By Charles Uche ESQ
Incorporating and fronting companies is a convenient and effective way of concealing identity, engaging in illicit transactions and evading liabilities. In many countries, a company can be formed without disclosing the identity of the individual who ultimately controls or profits from the business, i.e., the beneficial owner. Criminals and politically exposed persons (PEPs) can assign “nominee” shareholders to be listed on official documents or can list other legal entities (other companies can be shareholders in a company) as the “owners,” thereby creating a chain of companies–often across borders–that can be difficult for investigators and law enforcement to trace and recover.
Connected Development (CODE), has over the year, through its Conflict & Fragility project, in partnership with Oxfam-in-Nigeria advocated for a robust beneficial Ownership transparency through the instrumentality of a robust legislation as an essential means for combating corruption, stemming illicit financial flows, and fighting tax evasion. While many initiatives exist to maintain and disclose beneficial owners of companies in Nigeria, like the Beneficial Ownership Register launched by Nigeria Extractive Industries Transparency Initiative (NEITI) in December 2019, none of them until the enactment of the 2020 Companies and Allied Matters Act (CAMA) had the statutory backing for enforcement.

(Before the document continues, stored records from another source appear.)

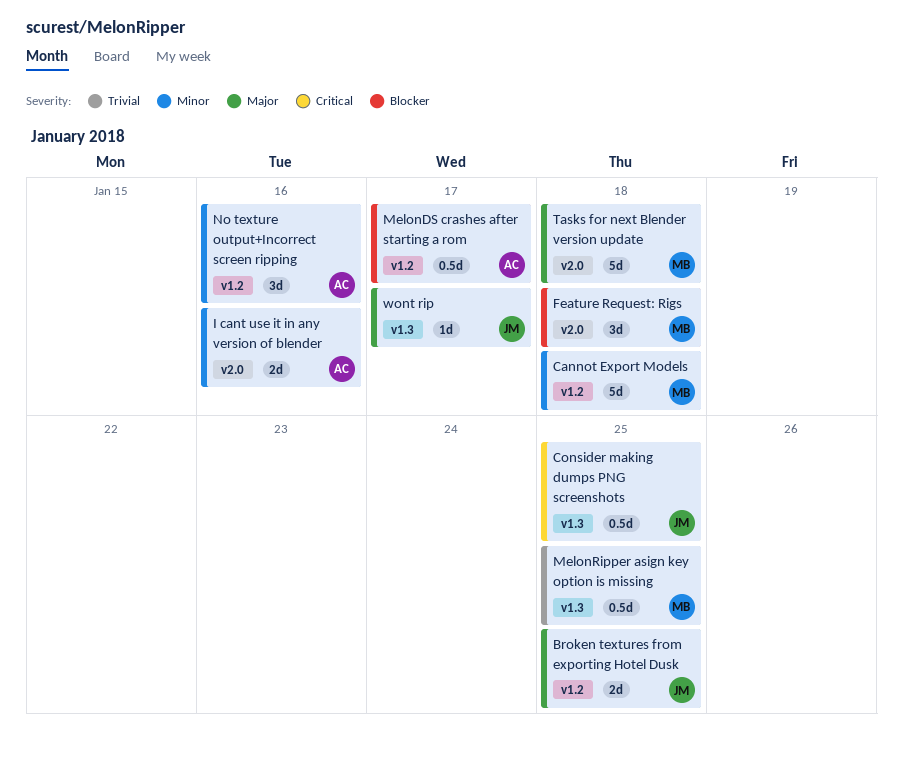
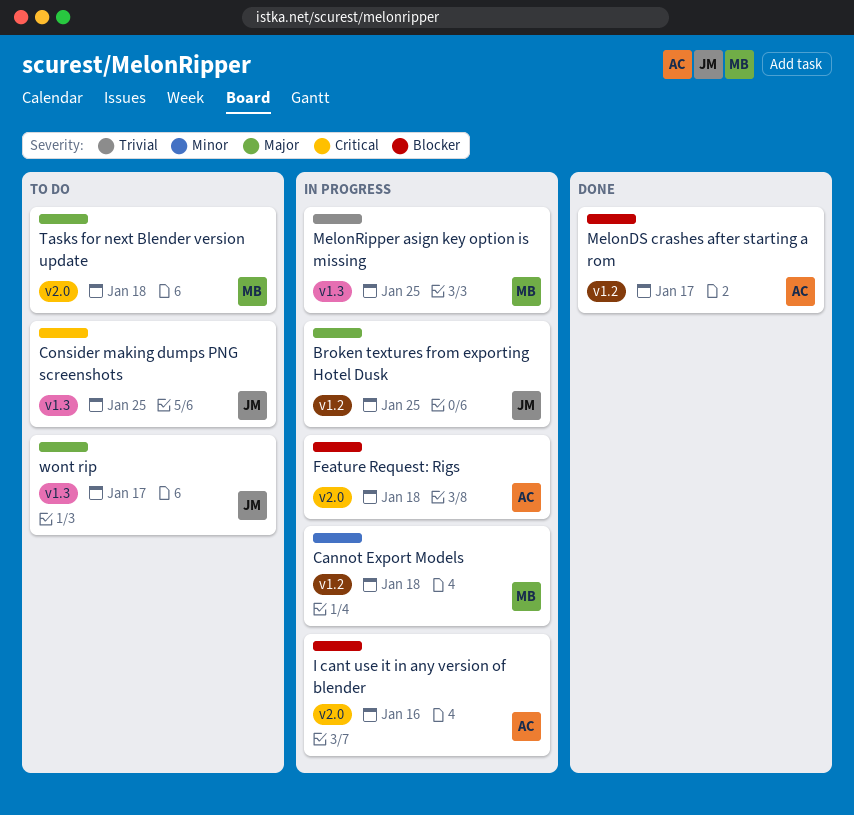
Feature Request: Rigs, owner: MB -> AC
I cant use it in any version of blender, priority: Minor -> Blocker
No texture output+Incorrect screen ripping: present -> none

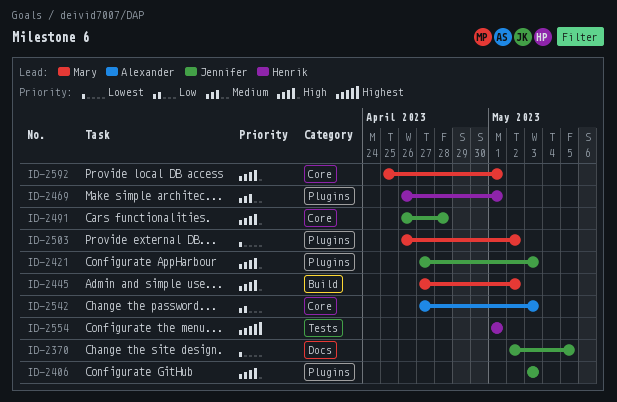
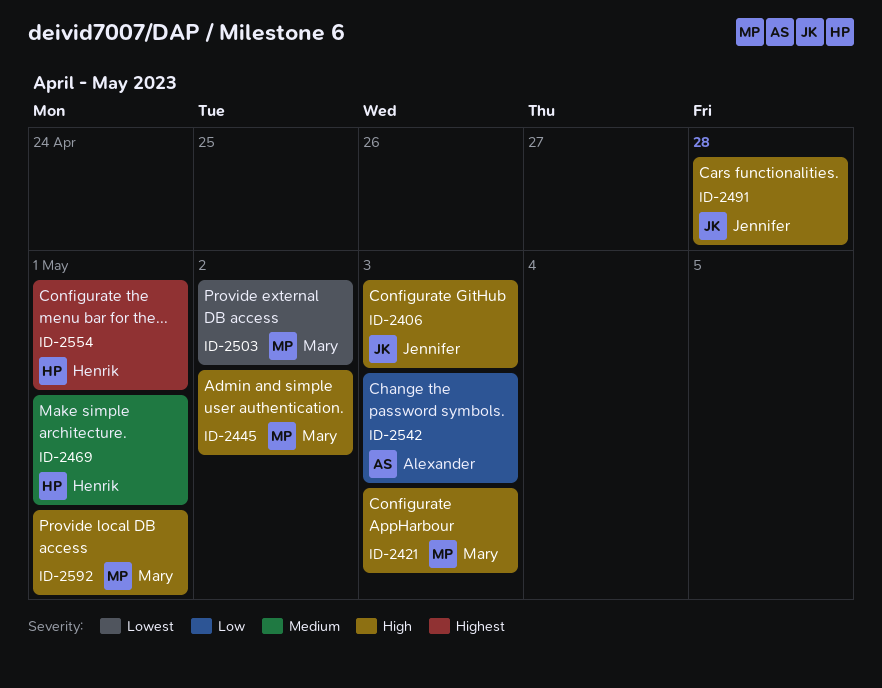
ID-2370: present -> none
ID-2421, owner: Jennifer -> Mary

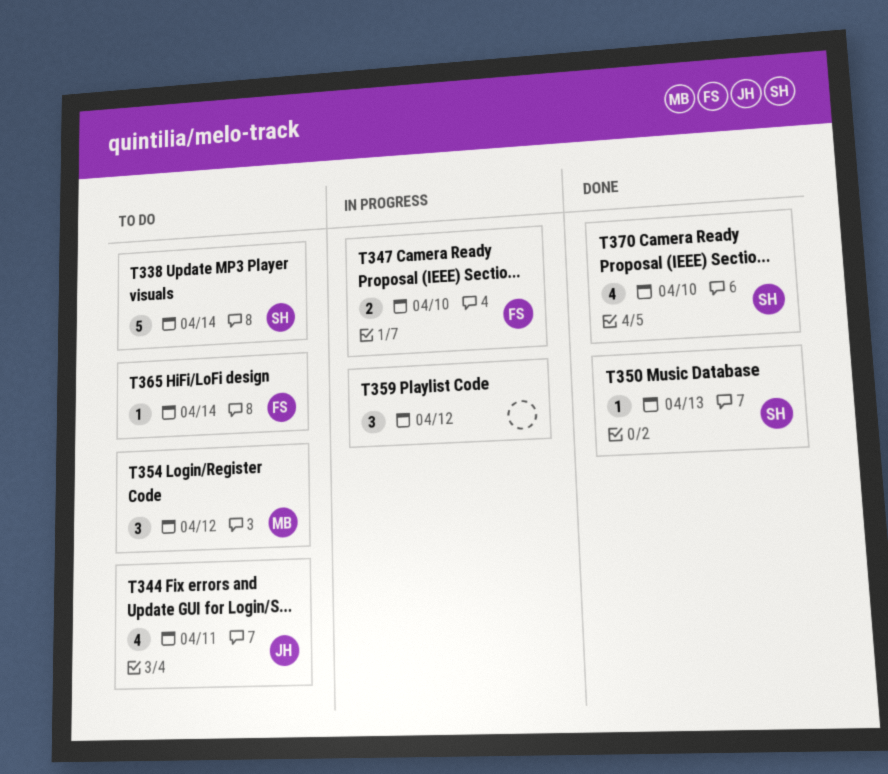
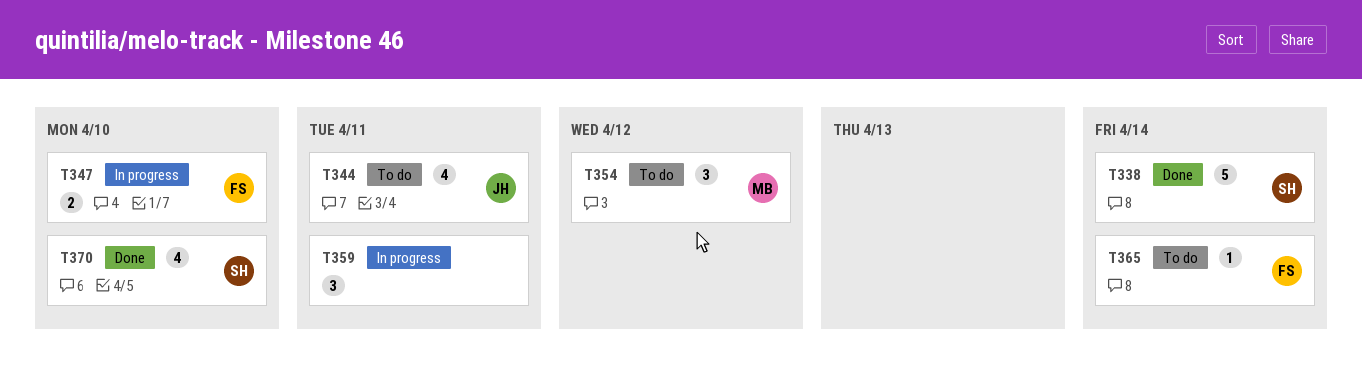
T338, status: To do -> Done
T350: present -> none
T359, due: Apr 12 -> Apr 11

Documents from Panama papers on Dan Etete and Kolawole Aluko can be used as classical case studies in demonstrating how these two individuals, like many others, capitalised on the non-existent or fragile regulatory framework in Nigeria’s extractive “oil & gas” sector to launder money and evade liabilities which has cost the Nigerian government and people revenue in the billions of dollars. Till date, none of the aforementioned persons has been successfully prosecuted and convicted partly due to concealment of identities and fronting of shell companies in their transactions. Shell companies are legal entities “companies” that are non-operational and lack assets or staff. They are conveniently used by money launderers to keep their identities hidden while they engage in illicit transactions across borders and evade tax.
Dan Etete: Dan Etete, a former Petroleum Minister under Nigerias Dictator Head-of-State, Gen. Sani Abacha had in 1998, incorporated a Shell company named “Malabu Oil & Gas Limited” using a fictitious name “Kweku Amafegha”, with few other persons, while he was the ultimate and beneficial owner of the company – though his real name did not appear in any official documents. Five days after he incorporated this company, he, as Petroleum Minister, awarded this company an oil block “OPL 245”. He used this shell company to launder money across the Nigerian border and acquire luxurious assets, while escaping liabilities.
Kolawole Aluko: Kola Aluko is a businessman and oil executive. Media reports have described Aluko as a key ally to Alison-Madueke, a relationship both have previously denied. He rose to prominence around 2011 when Nigeria’s government awarded two companies he founded or owned valuable oil blocks on a no-bid basis. One of his companies, Atlantic Energy, was created the day before it inked the deals to acquire multimillion-dollar oil licenses.
In Nigeria, only a member of a Public Company (PLC) was under obligation, under the old 1990 CAMA, to disclose in writing when required, the capacity in which he holds any shares in the company; either as a beneficial owner or as a nominee of an interested person. See Sections 94-98, old CAMA.
The 2020 CAMA in section 119 has extended such obligation (to disclose the particulars of shareholding by notifying the company) to persons with significant control in all companies. Similarly, as provided in section 120 of the new CAMA, a person who is a substantial shareholder in a public company and holding (either by himself or by his nominee/proxy) shares in the company which entitle him to exercise at least five per cent (5%) of the unrestricted voting rights at any general meeting of the company, is required to disclose such holding by notifying the company within a stipulated time.
This new disclosure provisions are poised to enhance transparency and prevent asset shielding as well as combat money laundering, terrorism financing and all forms of illicit financial flows by legal entities having limited liability.
While there is no gainsaying that the above disclosure provisions would enhance transparency and accountability in the Extractive sector in Nigeria, especially in the Petroleum Industry, as many of the oil and gas companies are private limited liability companies (LTD); many of which have ‘rightly’ escaped disclosure obligations with no legal sanction – there is also an urgent need for the enactment of the Petroleum Industry Governance Bill (PIGB) which has as one of its core objectives – “to promote transparency and accountability in the administration of petroleum resources of Nigeria”.